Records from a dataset
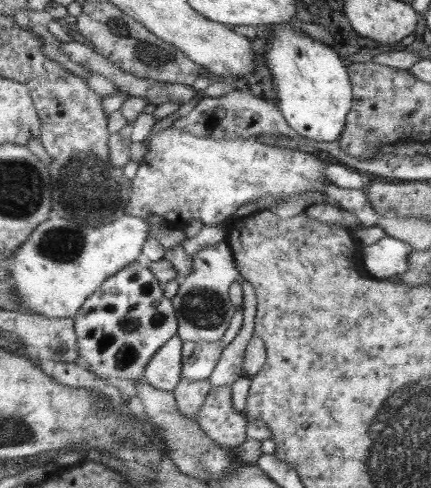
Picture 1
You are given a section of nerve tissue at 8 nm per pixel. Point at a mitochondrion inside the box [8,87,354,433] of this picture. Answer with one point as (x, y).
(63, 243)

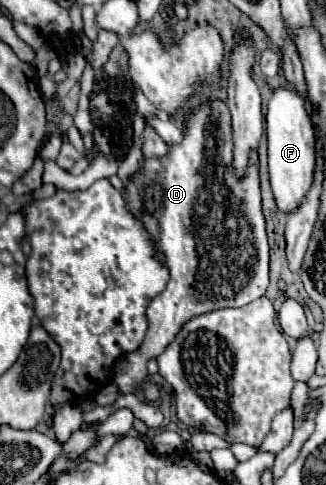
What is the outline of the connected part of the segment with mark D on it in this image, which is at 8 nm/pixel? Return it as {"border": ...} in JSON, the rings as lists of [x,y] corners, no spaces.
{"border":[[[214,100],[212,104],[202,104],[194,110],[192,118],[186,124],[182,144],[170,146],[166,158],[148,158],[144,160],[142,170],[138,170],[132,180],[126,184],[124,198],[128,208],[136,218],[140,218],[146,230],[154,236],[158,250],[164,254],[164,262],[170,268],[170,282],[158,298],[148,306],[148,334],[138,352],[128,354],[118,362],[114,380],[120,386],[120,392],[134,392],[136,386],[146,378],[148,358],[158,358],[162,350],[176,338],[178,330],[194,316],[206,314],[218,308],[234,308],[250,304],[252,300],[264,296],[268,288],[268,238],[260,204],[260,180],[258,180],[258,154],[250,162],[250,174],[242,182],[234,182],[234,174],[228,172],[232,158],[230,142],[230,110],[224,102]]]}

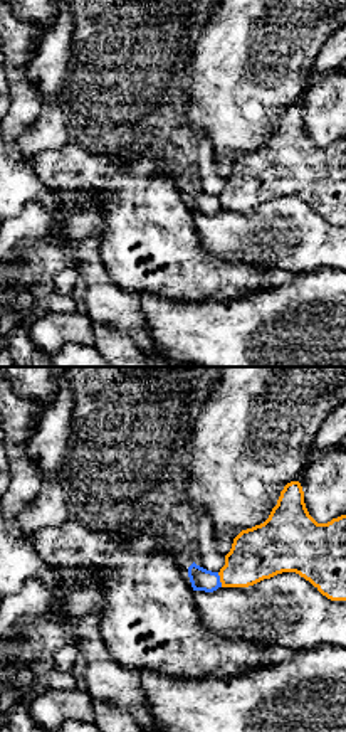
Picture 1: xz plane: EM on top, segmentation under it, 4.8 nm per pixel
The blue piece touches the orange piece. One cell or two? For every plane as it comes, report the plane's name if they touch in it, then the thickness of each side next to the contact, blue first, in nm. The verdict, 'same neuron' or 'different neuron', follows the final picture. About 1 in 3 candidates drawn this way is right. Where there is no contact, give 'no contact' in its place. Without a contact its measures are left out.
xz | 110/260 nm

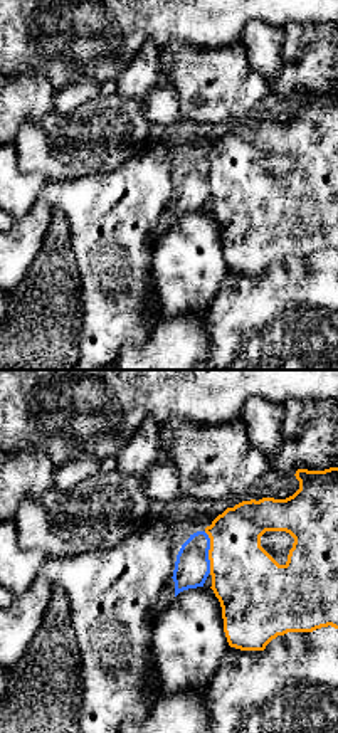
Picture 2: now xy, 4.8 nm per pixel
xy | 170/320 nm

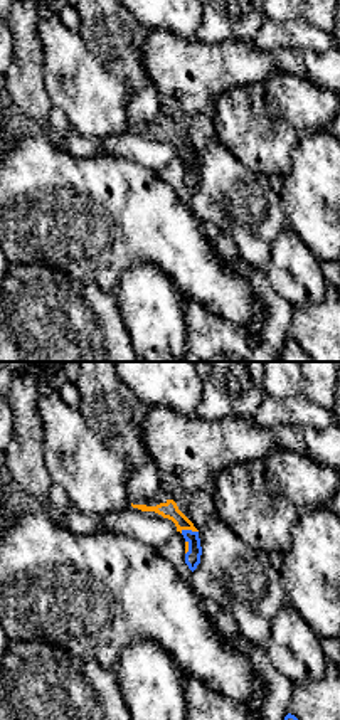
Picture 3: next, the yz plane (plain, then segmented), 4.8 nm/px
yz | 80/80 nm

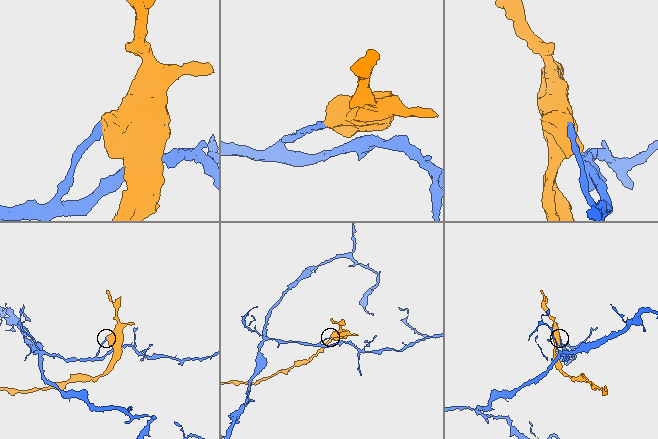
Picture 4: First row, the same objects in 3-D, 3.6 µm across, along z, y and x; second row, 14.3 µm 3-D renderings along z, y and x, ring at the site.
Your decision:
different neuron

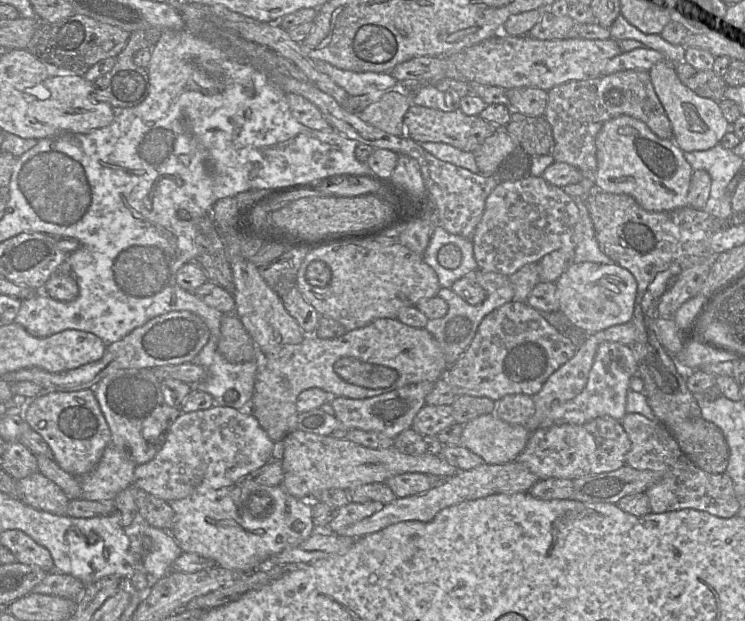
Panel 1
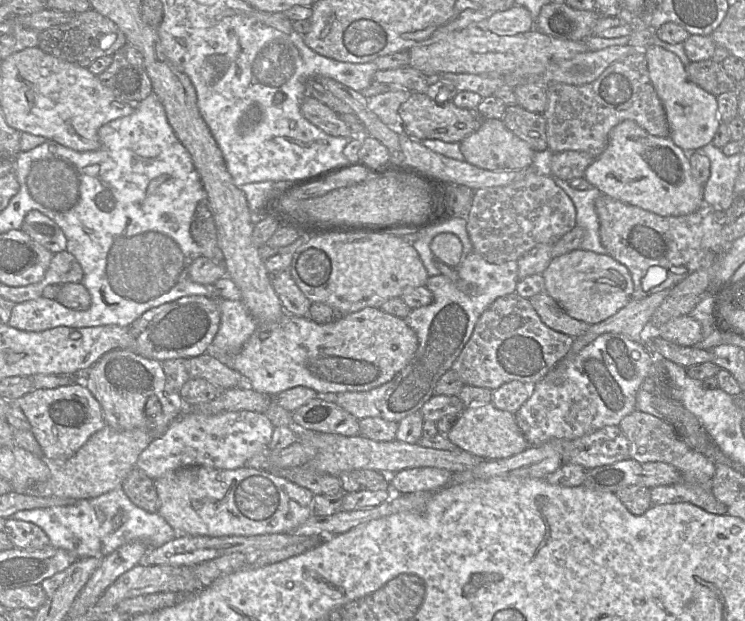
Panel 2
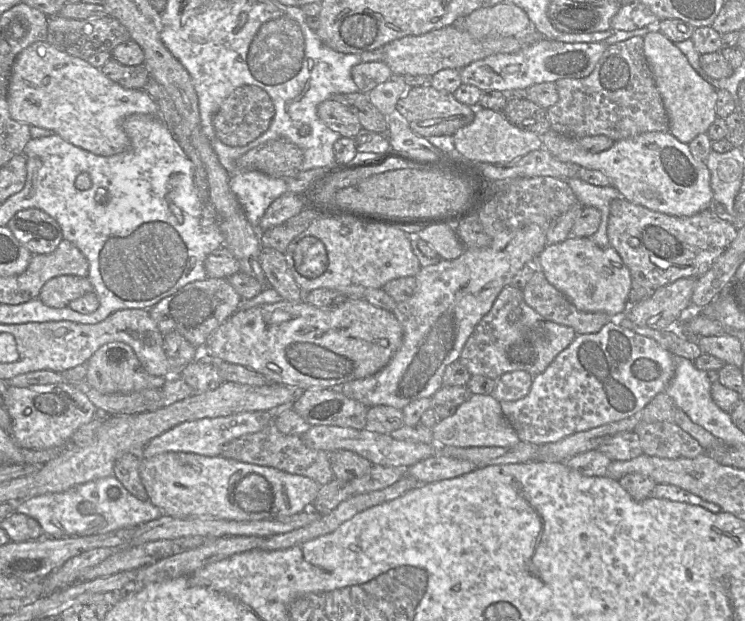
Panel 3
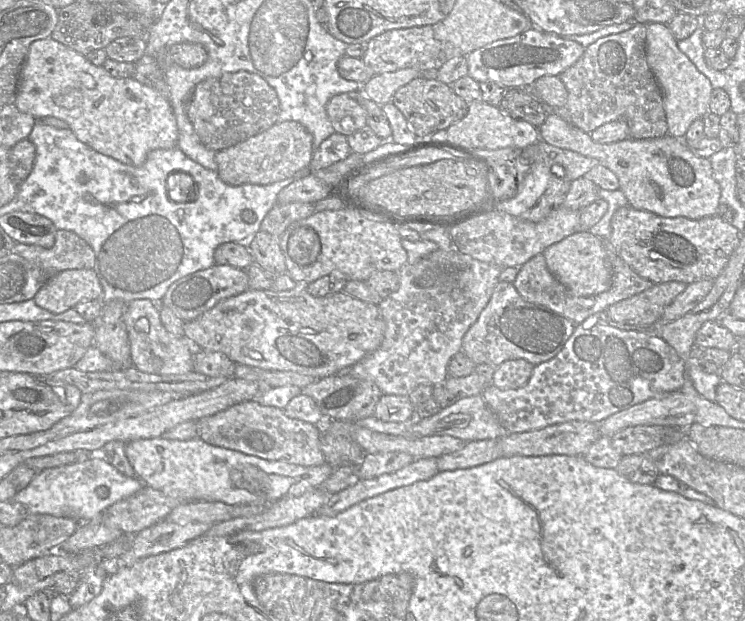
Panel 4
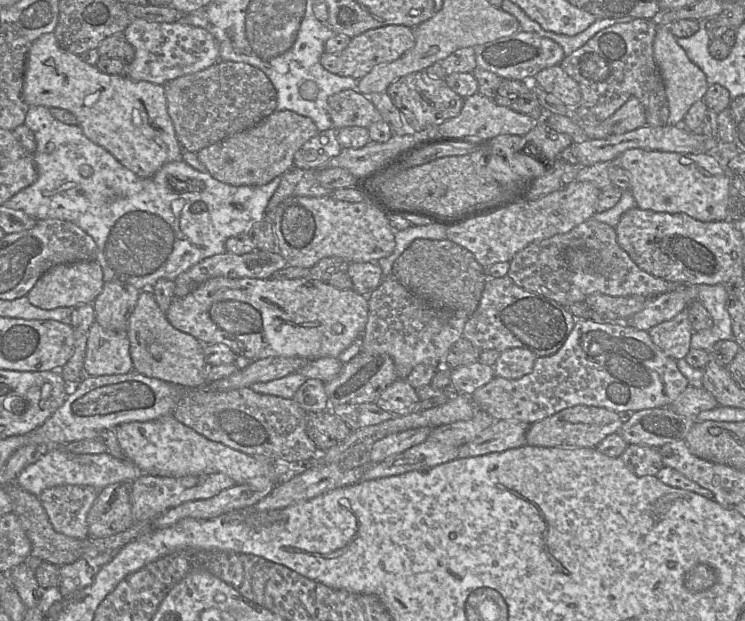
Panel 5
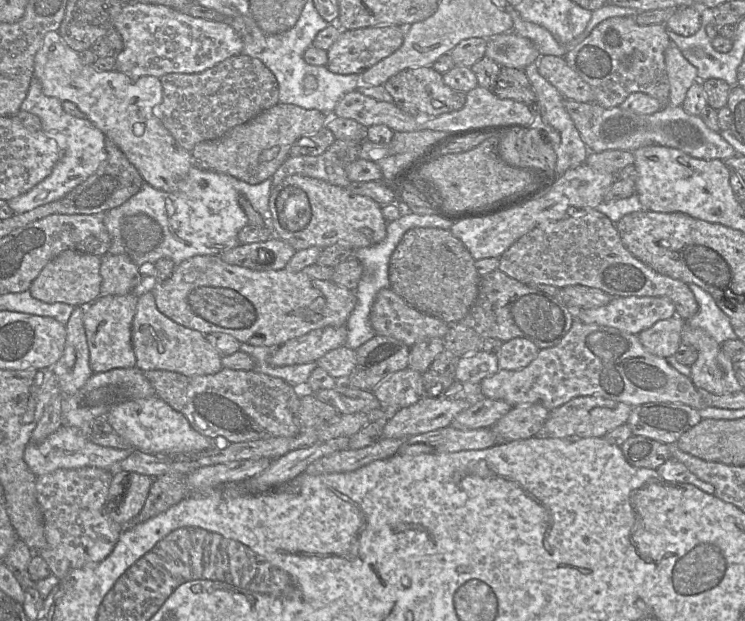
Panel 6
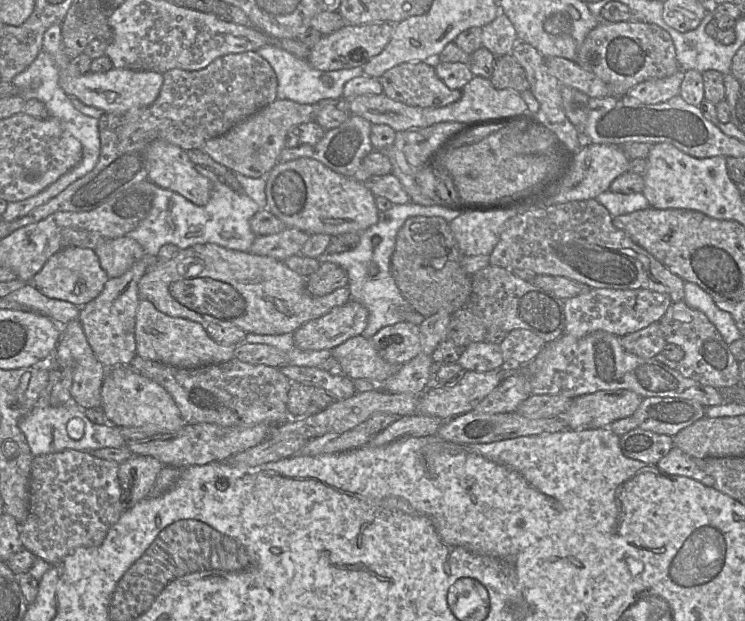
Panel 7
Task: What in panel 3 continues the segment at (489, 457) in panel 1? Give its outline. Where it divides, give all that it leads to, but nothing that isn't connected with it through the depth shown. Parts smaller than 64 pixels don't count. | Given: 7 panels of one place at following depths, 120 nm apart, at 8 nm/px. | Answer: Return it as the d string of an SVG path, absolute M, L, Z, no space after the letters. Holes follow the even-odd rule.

**Try it**
An exact restatement of the entries above is needed; no picture may appear in it.

**Answer box**
Picture 1
You are given a section of nerve tissue at 8 nm per pixel. Point at a mitochondrion inside the box [8,87,354,433] of this picture. Answer with one point as (x, y).
(63, 243)

What is the outline of the connected part of the segment with mark D on it in this image, which is at 8 nm/pixel? Return it as {"border": ...} in JSON, the rings as lists of [x,y] corners, no spaces.
{"border":[[[214,100],[212,104],[202,104],[194,110],[192,118],[186,124],[182,144],[170,146],[166,158],[148,158],[144,160],[142,170],[138,170],[132,180],[126,184],[124,198],[128,208],[136,218],[140,218],[146,230],[154,236],[158,250],[164,254],[164,262],[170,268],[170,282],[158,298],[148,306],[148,334],[138,352],[128,354],[118,362],[114,380],[120,386],[120,392],[134,392],[136,386],[146,378],[148,358],[158,358],[162,350],[176,338],[178,330],[194,316],[206,314],[218,308],[234,308],[250,304],[252,300],[264,296],[268,288],[268,238],[260,204],[260,180],[258,180],[258,154],[250,162],[250,174],[242,182],[234,182],[234,174],[228,172],[232,158],[230,142],[230,110],[224,102]]]}

Picture 1: xz plane: EM on top, segmentation under it, 4.8 nm per pixel
The blue piece touches the orange piece. One cell or two? For every plane as it comes, report the plane's name if they touch in it, then the thickness of each side next to the contact, blue first, in nm. The verdict, 'same neuron' or 'different neuron', follows the final picture. About 1 in 3 candidates drawn this way is right. Where there is no contact, give 'no contact' in its place. Without a contact its measures are left out.
xz | 110/260 nm

Picture 2: now xy, 4.8 nm per pixel
xy | 170/320 nm

Picture 3: next, the yz plane (plain, then segmented), 4.8 nm/px
yz | 80/80 nm

Picture 4: First row, the same objects in 3-D, 3.6 µm across, along z, y and x; second row, 14.3 µm 3-D renderings along z, y and x, ring at the site.
Your decision:
different neuron

Panel 1
Panel 2
Panel 3
Panel 4
Panel 5
Panel 6
Panel 7
Task: What in panel 3 continues the segment at (489, 457) in panel 1? Give its outline. Where it divides, give all that it leads to, but nothing that isn't connected with it through the depth shown. Parts smaller than 64 pixels don't count. | Given: 7 panels of one place at following depths, 120 nm apart, at 8 nm/px. | Answer: Return it as the d string of an SVG path, absolute M, L, Z, no space after the letters. Holes follow the even-odd rule.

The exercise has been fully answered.